■ SOBRE LA TAREA ■
Transcribe línea por línea todo el material que aparece a continuación, sin alterar ningún carácter.

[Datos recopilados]
====
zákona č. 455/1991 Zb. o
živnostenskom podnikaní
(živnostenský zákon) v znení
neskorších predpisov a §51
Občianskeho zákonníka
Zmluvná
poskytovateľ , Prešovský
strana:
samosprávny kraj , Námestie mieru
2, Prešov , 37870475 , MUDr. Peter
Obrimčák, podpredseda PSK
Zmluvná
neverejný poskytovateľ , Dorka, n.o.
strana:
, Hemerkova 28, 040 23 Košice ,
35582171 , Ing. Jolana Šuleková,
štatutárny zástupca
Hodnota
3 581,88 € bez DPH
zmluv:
====
■ RESPUESTA ■
zákona č. 455/1991 Zb. o
živnostenskom podnikaní
(živnostenský zákon) v znení
neskorších predpisov a §51
Občianskeho zákonníka
Zmluvná
poskytovateľ , Prešovský
strana:
samosprávny kraj , Námestie mieru
2, Prešov , 37870475 , MUDr. Peter
Obrimčák, podpredseda PSK
Zmluvná
neverejný poskytovateľ , Dorka, n.o.
strana:
, Hemerkova 28, 040 23 Košice ,
35582171 , Ing. Jolana Šuleková,
štatutárny zástupca
Hodnota
3 581,88 € bez DPH
zmluv:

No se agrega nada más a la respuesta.